1)Life Before Version Controls Systems:

Humans evolve, and so does technology. We have come a long way from vacuum tubes to microprocessors. Along the journey, programmers kept pushing the art of coding to its limits.
As software projects became larger and more complex, more developers started working together on the same codebase. This created a new set of problems:
How do we keep track of code history?
How do we know who made a change?
Which file is the latest version?
How can multiple developers work on the same project without creating chaos?
Back then, these problems didn't have a proper solution.
1)The Genius Pendrive Solution:
Then came the pendrive:
Developers started using a shared pendrive as a single source of truth. A developer would make changes, save them to the pendrive, and pass it on to the next person.
For a while, it seemed like a clever solution.
However, this approach had several limitations:
Developers had to physically carry the pendrive everywhere.
Only one person could safely work on the project at a time.
Remote collaboration was impossible.
Files were often overwritten accidentally.
Tracking changes was still difficult.
There was no reliable history of the project.
Even with pendrives, developers still found themselves dealing with files named:
project_final
project_final_v2
project_final_latest
project_final_final
And somehow nobody knew which one was actually the final version.

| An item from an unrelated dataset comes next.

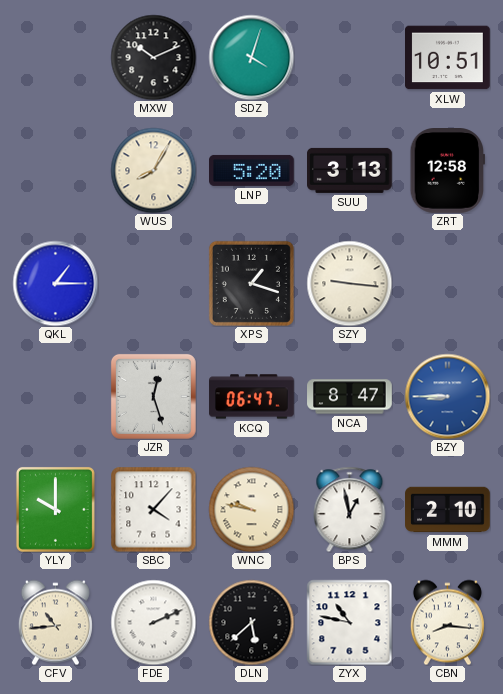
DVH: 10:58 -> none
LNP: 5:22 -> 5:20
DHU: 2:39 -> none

2)Then Came the Real OG: Version Control Systems
The real breakthrough came with Version Control Systems (VCS).
One of the most popular VCS tools today is Git.
Its story is closely connected to Linus Torvalds, the legendary developer behind the operating system known as Linux. While managing the development of Linux, Linus created Git to solve the growing challenges of tracking and managing changes in a large software project.
Git made it possible to:
Track the complete history of a project.
Know exactly who made a change and when.
Restore previous versions if something breaks.
Work on multiple features simultaneously.
Merge contributions from different developers.
Save countless hours of manual work and confusion.
Developers no longer had to memorize which file contained the latest changes or worry about losing important work.
3)The Concept of GitHub:
Git solved version tracking, but another revolutionary idea followed: hosting Git repositories on servers.
This idea led to platforms like GitHub.
Instead of relying on a pendrive as the single source of truth, developers could now store their repositories online and access them from anywhere.
This made it possible for:
Thousands of developers to collaborate on the same project.
Remote teams to work together seamlessly.
Open-source projects to grow at an incredible scale.
Contributions to be tracked and reviewed efficiently.
Today, GitHub hosts some of the world's largest open-source projects and has completely transformed the way software is built.
4)Conclusion
The journey from pendrives to Version Control Systems shows how software development evolved to solve real-world collaboration problems.
What started as manually passing files between developers eventually became sophisticated systems capable of tracking every change, every contributor, and every version of a project.
Without Version Control Systems such as Git, modern software development would be nearly impossible.